■ Task requirements ■
In the entries below, rewrite the lines from the line with "realizado sesiones grupales" up to and including the line with "formación ocupacional de". Change "empresas" to "compañías" and alter nothing else.

─── Data listing ───

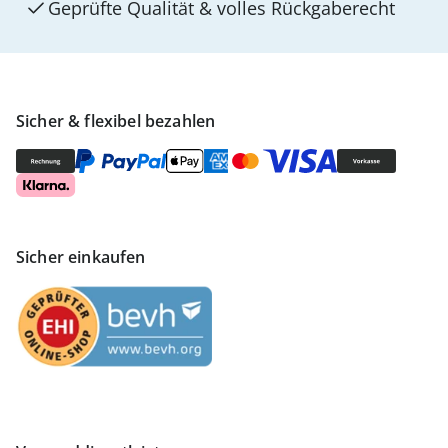
Geprüfte Qualität & volles Rückgaberecht
Sicher & flexibel bezahlen
Sicher einkaufen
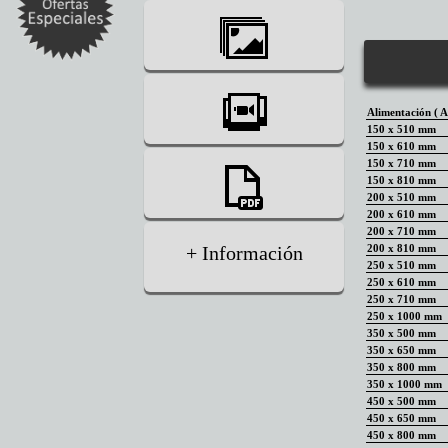
Alimentación ( A
150 x 510 mm
150 x 610 mm
150 x 710 mm
150 x 810 mm
200 x 510 mm
200 x 610 mm
200 x 710 mm
+ Información
200 x 810 mm
250 x 510 mm
250 x 610 mm
250 x 710 mm
250 x 1000 mm
350 x 500 mm
350 x 650 mm
350 x 800 mm
350 x 1000 mm
450 x 500 mm
450 x 650 mm
450 x 800 mm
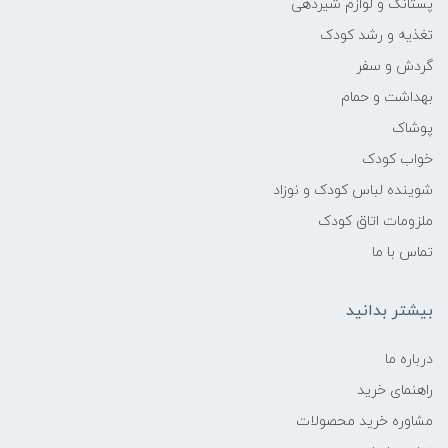
پستانک و لوازم شیردهی
تغذیه و رشد کودک
ایتالیا
گردش و سفر
بهداشت و حمام
پوشاک
خواب کودک
شوینده لباس کودک و نوزاد
ملزومات اتاق کودک
تماس با ما
بیشتر بدانید
درباره ما
راهنمای خرید
مشاوره خرید محصولات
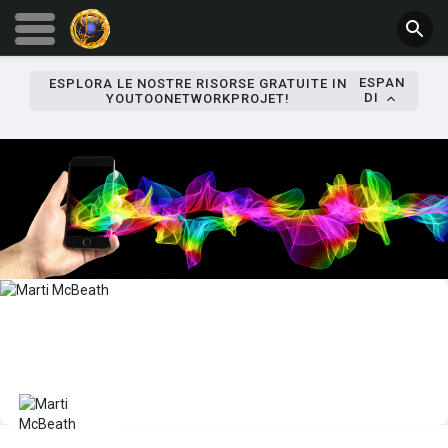
ESPAN
ESPLORA LE NOSTRE RISORSE GRATUITE IN
DI
YOUTOONETWORKPROJET!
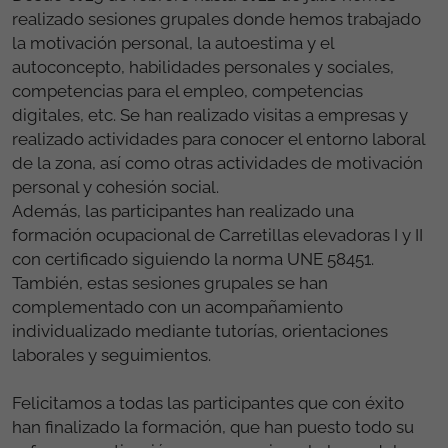
realizado sesiones grupales donde hemos trabajado
la motivación personal, la autoestima y el
autoconcepto, habilidades personales y sociales,
competencias para el empleo, competencias
digitales, etc. Se han realizado visitas a empresas y
realizado actividades para conocer el entorno laboral
de la zona, así como otras actividades de motivación
personal y cohesión social.
Además, las participantes han realizado una
formación ocupacional de Carretillas elevadoras I y II
con certificado siguiendo la norma UNE 58451.
También, estas sesiones grupales se han
complementado con un acompañamiento
individualizado mediante tutorías, orientaciones
laborales y seguimientos.
Felicitamos a todas las participantes que con éxito
han finalizado la formación, que han puesto todo su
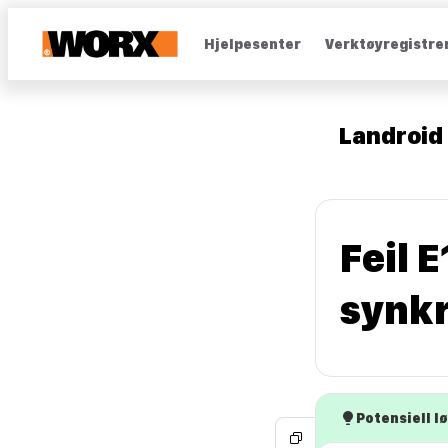
Hjelpesenter
Verktøyregistre
Landroid 
Feil 
synkr
Potensiell l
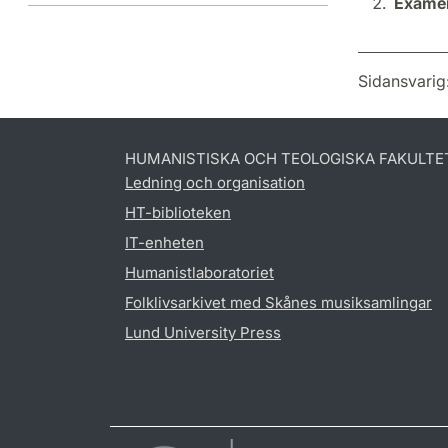
Examen
Sidansvarig
HUMANISTISKA OCH TEOLOGISKA FAKULTE
Ledning och organisation
HT-biblioteken
IT-enheten
Humanistlaboratoriet
Folklivsarkivet med Skånes musiksamlingar
Lund University Press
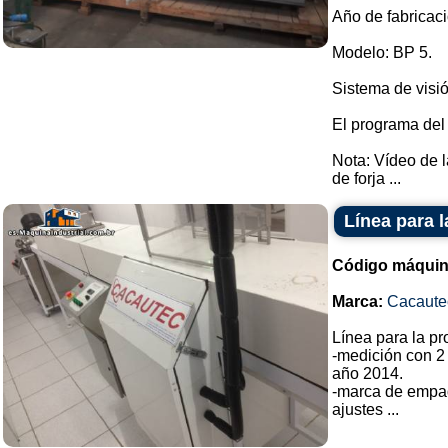
Año de fabricaci
Modelo: BP 5.
Sistema de visió
El programa del
Nota: Vídeo de 
de forja ...
Línea para 
Código máquin
Marca:
Cacaute
Línea para la p
-medición con 2
año 2014.
-marca de empa
ajustes ...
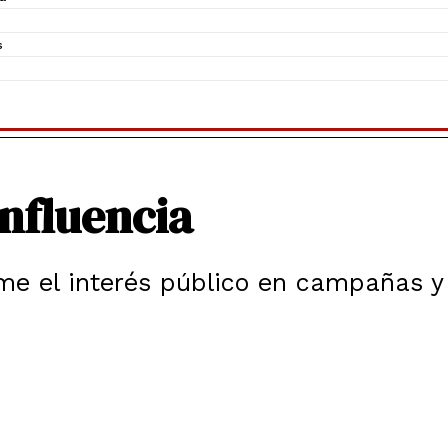
s
onfluencia
me el interés público en campañas y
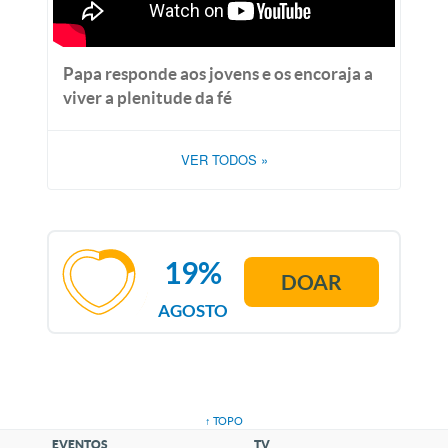
Papa responde aos jovens e os encoraja a
viver a plenitude da fé
VER TODOS
»
19%
DOAR
AGOSTO
↑ TOPO
EVENTOS
TV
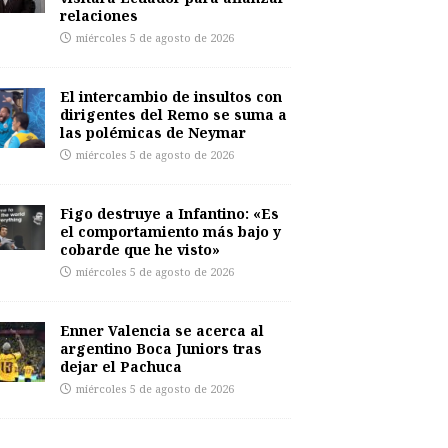
relaciones
miércoles 5 de agosto de 2026
El intercambio de insultos con
dirigentes del Remo se suma a
las polémicas de Neymar
miércoles 5 de agosto de 2026
Figo destruye a Infantino: «Es
el comportamiento más bajo y
cobarde que he visto»
miércoles 5 de agosto de 2026
Enner Valencia se acerca al
argentino Boca Juniors tras
dejar el Pachuca
miércoles 5 de agosto de 2026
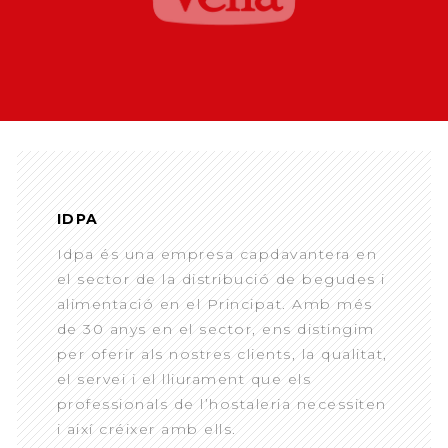
IDPA
Idpa és una empresa capdavantera en
el sector de la distribució de begudes i
alimentació en el Principat. Amb més
de 30 anys en el sector, ens distingim
per oferir als nostres clients, la qualitat,
el servei i el lliurament que els
professionals de l’hostaleria necessiten
i així créixer amb ells.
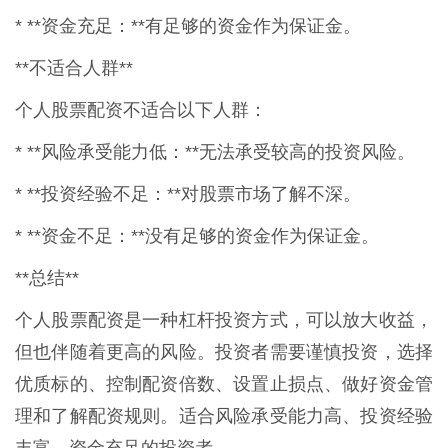
* **资金充足：**有足够的资金作为保证金。
**不适合人群**
个人股票配资不适合以下人群：
* **风险承受能力低：**无法承受较高的投资风险。
* **投资经验不足：**对股票市场了解不深。
* **资金不足：**没有足够的资金作为保证金。
**总结**
个人股票配资是一种杠杆投资方式，可以放大收益，
但也伴随着更高的风险。投资者需要谨慎投资，选择
优质标的、控制配资倍数、设置止损点、做好资金管
理和了解配资规则。适合风险承受能力高、投资经验
丰富、资金充足的投资者。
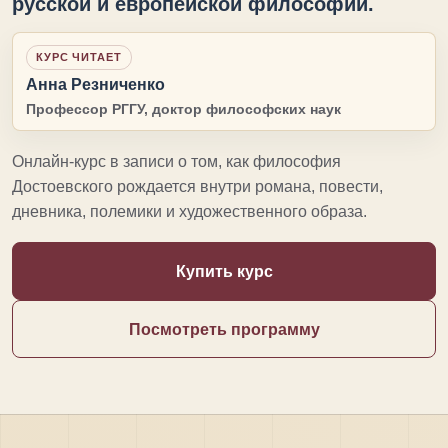
русской и европейской философии.
КУРС ЧИТАЕТ
Анна Резниченко
Профессор РГГУ, доктор философских наук
Онлайн-курс в записи о том, как философия
Достоевского рождается внутри романа, повести,
дневника, полемики и художественного образа.
Купить курс
Посмотреть программу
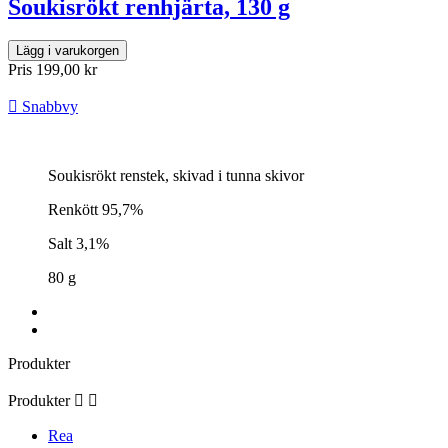
Soukisrökt renhjärta, 130 g
Lägg i varukorgen
Pris
199,00 kr

Snabbvy
Soukisrökt renstek, skivad i tunna skivor
Renkött 95,7%
Salt 3,1%
80 g
Produkter
Produkter


Rea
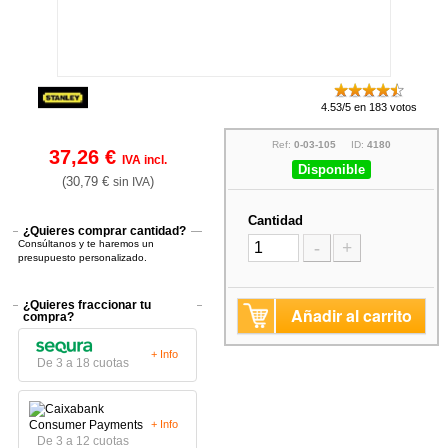
4.53/5 en 183 votos
Ref:
0-03-105
ID:
4180
37,26 €
IVA incl.
Disponible
(30,79 €
)
sin IVA
Cantidad
¿Quieres comprar cantidad?
Consúltanos y te haremos un
-
+
presupuesto personalizado.
¿Quieres fraccionar tu
Añadir al carrito
compra?
+ Info
De 3 a 18 cuotas
+ Info
De 3 a 12 cuotas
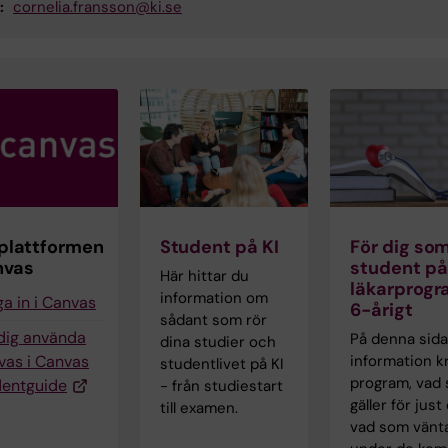
:
cornelia.fransson@ki.se
plattformen
Student på KI
För dig som
nvas
student på
Här hittar du
läkarprog
information om
a in i Canvas
6-årigt
sådant som rör
 dig använda
På denna sida
dina studier och
vas i Canvas
information kr
studentlivet på KI
program, vad
dentguide
- från studiestart
gäller för just
till examen.
vad som vänt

───

■ Exercise answer ■
realizado sesiones grupales donde hemos trabajado
la motivación personal, la autoestima y el
autoconcepto, habilidades personales y sociales,
competencias para el empleo, competencias
digitales, etc. Se han realizado visitas a compañías y
realizado actividades para conocer el entorno laboral
de la zona, así como otras actividades de motivación
personal y cohesión social.
Además, las participantes han realizado una
formación ocupacional de Carretillas elevadoras I y II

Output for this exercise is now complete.